| Task goal |
Please transcribe the part of the records that opens at their start and closes with the line containing "List each element's", both ends included. Leave the pictures out of your answer.

| Extracted data |
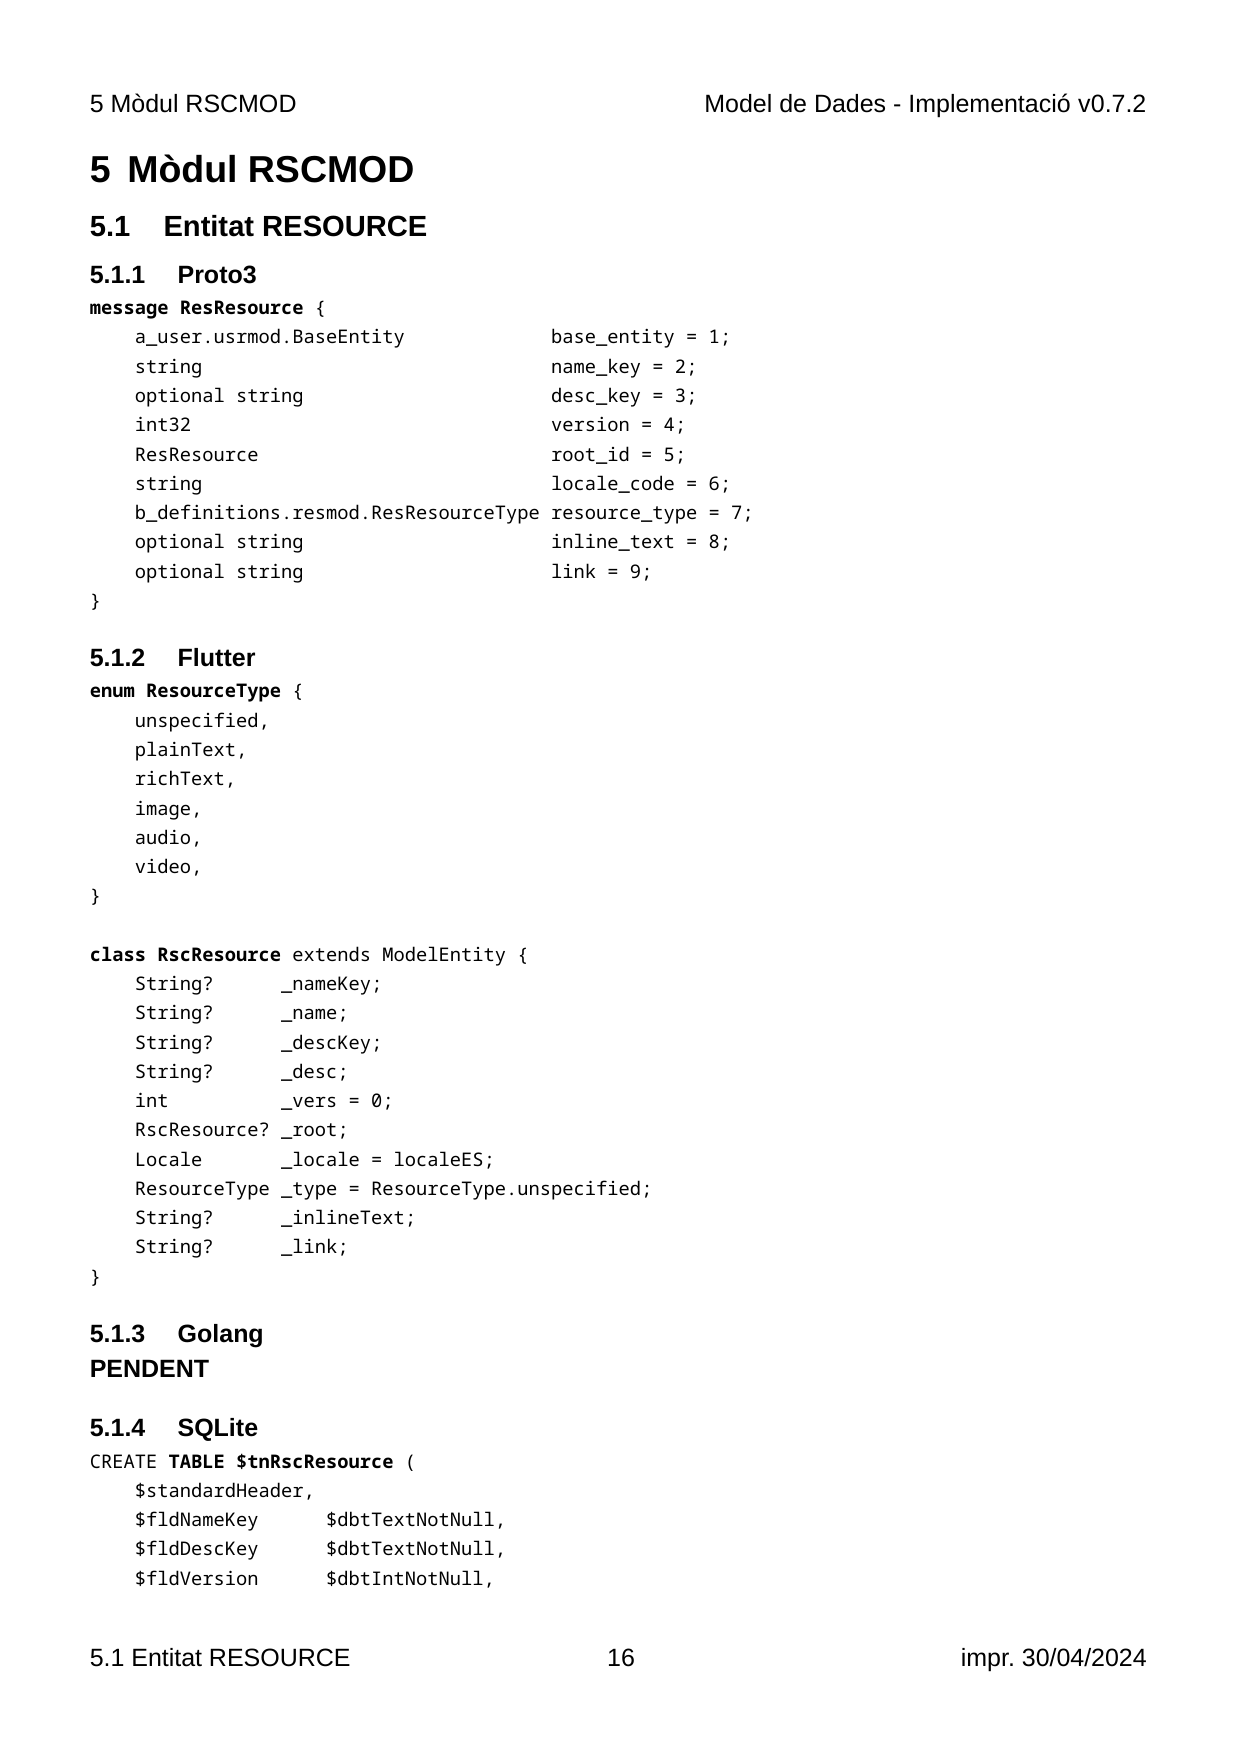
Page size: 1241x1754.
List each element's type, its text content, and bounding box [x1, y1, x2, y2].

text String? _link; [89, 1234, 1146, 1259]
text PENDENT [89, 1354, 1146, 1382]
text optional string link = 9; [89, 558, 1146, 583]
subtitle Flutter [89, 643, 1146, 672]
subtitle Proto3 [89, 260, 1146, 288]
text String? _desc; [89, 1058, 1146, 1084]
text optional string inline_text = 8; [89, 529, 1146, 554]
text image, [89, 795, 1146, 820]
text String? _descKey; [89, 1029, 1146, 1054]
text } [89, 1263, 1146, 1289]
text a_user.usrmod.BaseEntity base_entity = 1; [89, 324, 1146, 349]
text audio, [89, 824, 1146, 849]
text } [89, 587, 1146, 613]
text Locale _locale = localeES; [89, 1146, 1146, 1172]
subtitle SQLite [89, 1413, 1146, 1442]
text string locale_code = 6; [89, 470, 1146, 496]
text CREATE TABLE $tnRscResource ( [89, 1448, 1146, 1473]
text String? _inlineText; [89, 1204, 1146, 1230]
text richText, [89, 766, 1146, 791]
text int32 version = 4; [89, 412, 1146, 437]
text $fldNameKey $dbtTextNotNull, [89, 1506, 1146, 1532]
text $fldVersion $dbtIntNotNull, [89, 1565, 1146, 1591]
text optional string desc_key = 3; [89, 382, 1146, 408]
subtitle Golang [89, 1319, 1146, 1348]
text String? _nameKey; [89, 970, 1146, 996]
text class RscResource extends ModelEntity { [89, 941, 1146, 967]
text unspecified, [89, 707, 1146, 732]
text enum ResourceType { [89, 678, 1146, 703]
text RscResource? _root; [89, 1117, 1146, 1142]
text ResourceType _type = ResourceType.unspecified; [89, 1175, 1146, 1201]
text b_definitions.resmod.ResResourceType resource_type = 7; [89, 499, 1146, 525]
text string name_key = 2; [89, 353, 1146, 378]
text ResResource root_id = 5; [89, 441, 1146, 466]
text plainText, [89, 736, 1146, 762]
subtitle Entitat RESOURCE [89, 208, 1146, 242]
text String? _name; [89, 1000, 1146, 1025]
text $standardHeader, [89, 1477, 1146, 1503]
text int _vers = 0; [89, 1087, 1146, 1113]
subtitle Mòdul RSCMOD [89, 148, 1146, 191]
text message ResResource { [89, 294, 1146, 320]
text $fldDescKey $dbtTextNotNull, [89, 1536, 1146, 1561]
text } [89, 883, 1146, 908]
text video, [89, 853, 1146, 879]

| The answer |
Page size: 1241x1754.
List each element's type, its text content, and bounding box [x1, y1, x2, y2].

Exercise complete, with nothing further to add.